***** Dataset *****

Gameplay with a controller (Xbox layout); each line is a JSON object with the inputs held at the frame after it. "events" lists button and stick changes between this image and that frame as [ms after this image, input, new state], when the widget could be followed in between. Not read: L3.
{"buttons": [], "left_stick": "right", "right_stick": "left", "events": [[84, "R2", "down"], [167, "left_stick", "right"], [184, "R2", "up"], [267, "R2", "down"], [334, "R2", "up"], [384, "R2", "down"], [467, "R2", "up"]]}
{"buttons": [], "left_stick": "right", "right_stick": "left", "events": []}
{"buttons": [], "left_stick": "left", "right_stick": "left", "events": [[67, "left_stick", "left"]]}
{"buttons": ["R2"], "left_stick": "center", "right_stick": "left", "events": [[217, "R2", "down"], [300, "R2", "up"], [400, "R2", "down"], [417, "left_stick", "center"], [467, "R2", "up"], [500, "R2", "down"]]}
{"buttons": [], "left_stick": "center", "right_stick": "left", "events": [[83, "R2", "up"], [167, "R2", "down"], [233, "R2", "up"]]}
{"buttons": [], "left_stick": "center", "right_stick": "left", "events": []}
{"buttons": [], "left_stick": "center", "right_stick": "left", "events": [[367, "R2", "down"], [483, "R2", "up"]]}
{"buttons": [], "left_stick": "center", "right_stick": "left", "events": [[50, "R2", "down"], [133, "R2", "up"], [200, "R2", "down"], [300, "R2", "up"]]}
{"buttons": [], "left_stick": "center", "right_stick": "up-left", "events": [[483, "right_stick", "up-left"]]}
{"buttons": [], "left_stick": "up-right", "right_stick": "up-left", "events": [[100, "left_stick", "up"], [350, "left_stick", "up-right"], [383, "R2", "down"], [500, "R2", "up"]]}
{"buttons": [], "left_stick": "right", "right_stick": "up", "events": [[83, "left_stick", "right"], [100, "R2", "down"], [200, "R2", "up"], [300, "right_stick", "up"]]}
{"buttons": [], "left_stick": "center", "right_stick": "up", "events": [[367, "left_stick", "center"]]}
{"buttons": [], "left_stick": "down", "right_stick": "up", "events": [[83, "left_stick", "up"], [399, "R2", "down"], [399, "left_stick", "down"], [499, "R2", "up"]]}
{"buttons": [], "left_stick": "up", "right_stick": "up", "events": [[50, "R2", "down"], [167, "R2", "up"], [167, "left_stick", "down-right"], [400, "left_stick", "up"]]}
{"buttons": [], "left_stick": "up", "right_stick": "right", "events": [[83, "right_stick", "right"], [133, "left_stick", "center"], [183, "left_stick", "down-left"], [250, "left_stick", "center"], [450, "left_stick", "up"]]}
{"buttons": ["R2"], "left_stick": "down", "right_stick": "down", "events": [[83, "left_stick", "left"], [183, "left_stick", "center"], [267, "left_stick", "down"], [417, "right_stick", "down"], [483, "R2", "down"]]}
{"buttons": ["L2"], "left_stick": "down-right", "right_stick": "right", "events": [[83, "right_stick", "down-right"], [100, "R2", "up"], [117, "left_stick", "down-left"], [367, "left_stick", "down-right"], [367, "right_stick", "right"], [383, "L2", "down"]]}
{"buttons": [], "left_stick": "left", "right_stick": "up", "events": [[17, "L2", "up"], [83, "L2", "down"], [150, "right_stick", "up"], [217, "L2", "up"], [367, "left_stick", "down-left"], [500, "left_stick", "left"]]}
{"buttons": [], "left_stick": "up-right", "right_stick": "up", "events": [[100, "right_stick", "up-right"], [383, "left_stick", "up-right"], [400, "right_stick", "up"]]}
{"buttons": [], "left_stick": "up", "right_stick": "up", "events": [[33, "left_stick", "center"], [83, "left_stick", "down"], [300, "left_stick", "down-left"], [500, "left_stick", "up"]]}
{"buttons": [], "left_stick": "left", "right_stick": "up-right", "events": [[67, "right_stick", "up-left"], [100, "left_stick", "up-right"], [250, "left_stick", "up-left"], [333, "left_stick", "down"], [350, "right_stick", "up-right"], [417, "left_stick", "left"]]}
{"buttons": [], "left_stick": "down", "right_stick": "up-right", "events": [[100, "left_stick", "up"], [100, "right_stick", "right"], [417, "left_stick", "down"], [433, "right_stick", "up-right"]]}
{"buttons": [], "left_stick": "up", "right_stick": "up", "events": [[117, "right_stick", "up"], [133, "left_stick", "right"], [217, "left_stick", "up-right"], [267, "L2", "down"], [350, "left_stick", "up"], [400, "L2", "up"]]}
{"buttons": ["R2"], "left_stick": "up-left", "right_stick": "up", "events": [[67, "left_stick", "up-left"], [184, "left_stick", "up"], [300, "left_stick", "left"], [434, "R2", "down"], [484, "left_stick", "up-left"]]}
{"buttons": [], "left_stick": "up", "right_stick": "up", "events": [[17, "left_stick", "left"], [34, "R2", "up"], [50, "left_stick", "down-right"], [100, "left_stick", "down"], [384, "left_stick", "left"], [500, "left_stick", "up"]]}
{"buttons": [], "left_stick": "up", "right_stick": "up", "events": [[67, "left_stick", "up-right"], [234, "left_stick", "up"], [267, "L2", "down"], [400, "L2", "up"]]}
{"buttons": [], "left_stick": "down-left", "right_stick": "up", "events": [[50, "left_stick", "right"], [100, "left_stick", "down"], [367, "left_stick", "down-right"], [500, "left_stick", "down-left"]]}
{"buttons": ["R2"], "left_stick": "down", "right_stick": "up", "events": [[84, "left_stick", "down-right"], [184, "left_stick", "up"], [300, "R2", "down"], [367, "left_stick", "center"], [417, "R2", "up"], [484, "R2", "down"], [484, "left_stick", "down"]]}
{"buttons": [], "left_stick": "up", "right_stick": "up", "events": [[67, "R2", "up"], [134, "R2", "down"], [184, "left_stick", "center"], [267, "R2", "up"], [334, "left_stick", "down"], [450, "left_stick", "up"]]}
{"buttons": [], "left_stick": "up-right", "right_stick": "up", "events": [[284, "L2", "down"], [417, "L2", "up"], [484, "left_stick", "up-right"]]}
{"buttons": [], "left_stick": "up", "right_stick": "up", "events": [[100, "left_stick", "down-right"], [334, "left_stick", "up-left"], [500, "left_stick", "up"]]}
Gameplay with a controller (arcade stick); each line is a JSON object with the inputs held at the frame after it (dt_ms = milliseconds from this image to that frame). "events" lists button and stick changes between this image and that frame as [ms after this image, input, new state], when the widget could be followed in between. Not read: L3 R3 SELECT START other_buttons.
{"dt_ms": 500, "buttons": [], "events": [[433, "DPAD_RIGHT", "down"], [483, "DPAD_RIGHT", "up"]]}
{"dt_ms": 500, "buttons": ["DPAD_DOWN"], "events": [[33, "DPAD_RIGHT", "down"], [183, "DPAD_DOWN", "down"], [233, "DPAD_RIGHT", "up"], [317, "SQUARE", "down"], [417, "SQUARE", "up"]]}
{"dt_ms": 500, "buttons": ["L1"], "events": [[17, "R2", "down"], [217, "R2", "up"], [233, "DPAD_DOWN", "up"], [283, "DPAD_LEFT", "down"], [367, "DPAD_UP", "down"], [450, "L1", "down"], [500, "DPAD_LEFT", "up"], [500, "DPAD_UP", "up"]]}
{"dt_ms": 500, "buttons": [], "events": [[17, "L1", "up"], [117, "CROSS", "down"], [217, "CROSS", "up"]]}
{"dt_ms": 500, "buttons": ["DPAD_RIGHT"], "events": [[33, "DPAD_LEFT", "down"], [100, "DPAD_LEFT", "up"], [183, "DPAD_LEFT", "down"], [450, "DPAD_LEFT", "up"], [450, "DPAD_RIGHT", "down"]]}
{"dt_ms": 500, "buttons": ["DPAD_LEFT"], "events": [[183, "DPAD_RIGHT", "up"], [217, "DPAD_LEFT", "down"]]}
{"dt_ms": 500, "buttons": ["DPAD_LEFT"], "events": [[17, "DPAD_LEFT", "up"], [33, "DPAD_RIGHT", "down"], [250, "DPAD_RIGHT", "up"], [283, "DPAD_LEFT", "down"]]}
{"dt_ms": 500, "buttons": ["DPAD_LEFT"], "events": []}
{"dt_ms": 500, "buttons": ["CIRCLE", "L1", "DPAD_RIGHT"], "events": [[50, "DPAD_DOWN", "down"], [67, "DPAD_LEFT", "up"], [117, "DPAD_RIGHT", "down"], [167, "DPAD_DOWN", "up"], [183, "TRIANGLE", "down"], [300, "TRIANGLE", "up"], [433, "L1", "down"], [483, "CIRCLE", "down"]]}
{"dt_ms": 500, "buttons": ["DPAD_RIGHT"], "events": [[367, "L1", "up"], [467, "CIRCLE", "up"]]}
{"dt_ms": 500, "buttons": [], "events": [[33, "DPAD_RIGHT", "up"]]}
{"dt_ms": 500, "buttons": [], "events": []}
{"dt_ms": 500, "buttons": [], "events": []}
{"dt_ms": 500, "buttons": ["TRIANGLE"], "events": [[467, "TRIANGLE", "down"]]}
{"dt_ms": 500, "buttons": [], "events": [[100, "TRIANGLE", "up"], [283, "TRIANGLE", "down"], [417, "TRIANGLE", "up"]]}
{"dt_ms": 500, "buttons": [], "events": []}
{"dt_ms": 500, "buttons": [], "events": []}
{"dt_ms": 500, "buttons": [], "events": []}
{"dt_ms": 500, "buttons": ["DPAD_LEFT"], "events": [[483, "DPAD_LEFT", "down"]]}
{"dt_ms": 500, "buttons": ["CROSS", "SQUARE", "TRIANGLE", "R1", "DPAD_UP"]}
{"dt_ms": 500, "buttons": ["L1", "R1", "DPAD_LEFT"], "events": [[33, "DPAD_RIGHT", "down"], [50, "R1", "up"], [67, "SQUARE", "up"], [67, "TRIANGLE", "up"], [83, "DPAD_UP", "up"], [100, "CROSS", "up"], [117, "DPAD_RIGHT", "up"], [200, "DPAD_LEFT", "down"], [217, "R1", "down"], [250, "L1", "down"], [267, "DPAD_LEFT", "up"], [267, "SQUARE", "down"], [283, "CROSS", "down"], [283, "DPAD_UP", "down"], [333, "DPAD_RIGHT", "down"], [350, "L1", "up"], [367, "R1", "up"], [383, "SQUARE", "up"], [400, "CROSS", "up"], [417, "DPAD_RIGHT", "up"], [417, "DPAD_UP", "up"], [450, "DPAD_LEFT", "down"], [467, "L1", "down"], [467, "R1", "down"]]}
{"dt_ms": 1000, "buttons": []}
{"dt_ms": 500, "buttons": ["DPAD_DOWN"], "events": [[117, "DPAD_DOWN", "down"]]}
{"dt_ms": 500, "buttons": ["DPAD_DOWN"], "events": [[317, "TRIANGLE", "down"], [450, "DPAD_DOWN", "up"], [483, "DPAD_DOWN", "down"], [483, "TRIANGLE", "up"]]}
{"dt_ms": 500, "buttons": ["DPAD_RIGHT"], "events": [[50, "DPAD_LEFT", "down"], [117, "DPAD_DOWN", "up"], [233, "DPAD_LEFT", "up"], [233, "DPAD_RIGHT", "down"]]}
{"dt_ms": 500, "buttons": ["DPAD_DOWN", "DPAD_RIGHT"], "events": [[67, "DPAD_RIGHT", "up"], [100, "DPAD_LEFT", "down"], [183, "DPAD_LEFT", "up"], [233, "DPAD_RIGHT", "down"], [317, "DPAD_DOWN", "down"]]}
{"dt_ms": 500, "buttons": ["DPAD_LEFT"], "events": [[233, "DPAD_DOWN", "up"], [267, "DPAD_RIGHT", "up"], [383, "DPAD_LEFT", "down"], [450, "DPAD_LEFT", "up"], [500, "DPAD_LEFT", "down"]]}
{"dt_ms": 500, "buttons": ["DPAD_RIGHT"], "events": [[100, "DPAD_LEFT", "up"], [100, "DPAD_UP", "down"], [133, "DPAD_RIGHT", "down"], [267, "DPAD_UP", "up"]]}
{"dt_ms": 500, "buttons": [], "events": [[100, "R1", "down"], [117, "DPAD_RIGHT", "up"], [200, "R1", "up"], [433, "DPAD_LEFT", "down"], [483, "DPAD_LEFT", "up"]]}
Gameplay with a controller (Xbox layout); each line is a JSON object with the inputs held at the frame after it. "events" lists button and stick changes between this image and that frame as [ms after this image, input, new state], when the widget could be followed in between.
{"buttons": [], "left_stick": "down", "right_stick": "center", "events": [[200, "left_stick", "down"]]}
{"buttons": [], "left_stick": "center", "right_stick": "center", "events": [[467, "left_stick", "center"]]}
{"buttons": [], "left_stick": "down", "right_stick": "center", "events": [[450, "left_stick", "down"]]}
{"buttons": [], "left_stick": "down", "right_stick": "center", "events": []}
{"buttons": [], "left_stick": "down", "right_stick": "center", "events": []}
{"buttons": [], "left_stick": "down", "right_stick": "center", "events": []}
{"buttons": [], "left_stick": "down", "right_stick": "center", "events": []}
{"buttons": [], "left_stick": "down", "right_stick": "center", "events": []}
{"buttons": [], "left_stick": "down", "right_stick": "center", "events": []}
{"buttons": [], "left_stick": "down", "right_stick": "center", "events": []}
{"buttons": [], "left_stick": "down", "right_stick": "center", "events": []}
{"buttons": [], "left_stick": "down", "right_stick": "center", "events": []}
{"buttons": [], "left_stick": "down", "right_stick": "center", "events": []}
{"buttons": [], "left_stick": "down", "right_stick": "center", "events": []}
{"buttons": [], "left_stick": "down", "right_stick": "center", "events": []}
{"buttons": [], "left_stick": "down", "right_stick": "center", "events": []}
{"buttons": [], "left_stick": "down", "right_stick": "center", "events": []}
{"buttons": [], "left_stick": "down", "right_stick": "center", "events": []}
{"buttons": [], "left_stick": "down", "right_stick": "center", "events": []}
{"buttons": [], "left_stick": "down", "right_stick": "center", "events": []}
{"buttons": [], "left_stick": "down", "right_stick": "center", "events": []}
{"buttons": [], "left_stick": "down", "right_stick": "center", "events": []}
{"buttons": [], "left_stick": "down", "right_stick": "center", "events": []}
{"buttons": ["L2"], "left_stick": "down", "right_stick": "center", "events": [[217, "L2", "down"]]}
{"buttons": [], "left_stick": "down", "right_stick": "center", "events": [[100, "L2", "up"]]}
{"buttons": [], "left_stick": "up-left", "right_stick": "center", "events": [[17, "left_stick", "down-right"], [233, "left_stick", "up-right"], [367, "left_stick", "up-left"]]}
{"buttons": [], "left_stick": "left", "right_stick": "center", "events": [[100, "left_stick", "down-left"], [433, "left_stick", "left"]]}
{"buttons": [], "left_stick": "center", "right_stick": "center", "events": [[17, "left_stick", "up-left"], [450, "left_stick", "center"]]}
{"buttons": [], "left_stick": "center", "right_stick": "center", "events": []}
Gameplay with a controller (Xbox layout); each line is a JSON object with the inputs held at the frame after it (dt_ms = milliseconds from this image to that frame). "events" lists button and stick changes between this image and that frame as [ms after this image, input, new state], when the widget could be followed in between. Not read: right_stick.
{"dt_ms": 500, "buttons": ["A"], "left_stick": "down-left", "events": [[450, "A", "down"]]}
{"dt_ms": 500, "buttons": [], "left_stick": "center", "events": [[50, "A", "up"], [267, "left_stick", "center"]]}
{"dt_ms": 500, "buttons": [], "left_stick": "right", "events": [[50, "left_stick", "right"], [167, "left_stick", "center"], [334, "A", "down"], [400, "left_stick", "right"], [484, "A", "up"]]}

*****

● Required work
Once you find the string "held" in a line of the records, copy that line.

● Response to the task
Gameplay with a controller (Xbox layout); each line is a JSON object with the inputs held at the frame after it. "events" lists button and stick changes between this image and that frame as [ms after this image, input, new state], when the widget could be followed in between. Not read: L3.
Gameplay with a controller (arcade stick); each line is a JSON object with the inputs held at the frame after it (dt_ms = milliseconds from this image to that frame). "events" lists button and stick changes between this image and that frame as [ms after this image, input, new state], when the widget could be followed in between. Not read: L3 R3 SELECT START other_buttons.
Gameplay with a controller (Xbox layout); each line is a JSON object with the inputs held at the frame after it. "events" lists button and stick changes between this image and that frame as [ms after this image, input, new state], when the widget could be followed in between.
Gameplay with a controller (Xbox layout); each line is a JSON object with the inputs held at the frame after it (dt_ms = milliseconds from this image to that frame). "events" lists button and stick changes between this image and that frame as [ms after this image, input, new state], when the widget could be followed in between. Not read: right_stick.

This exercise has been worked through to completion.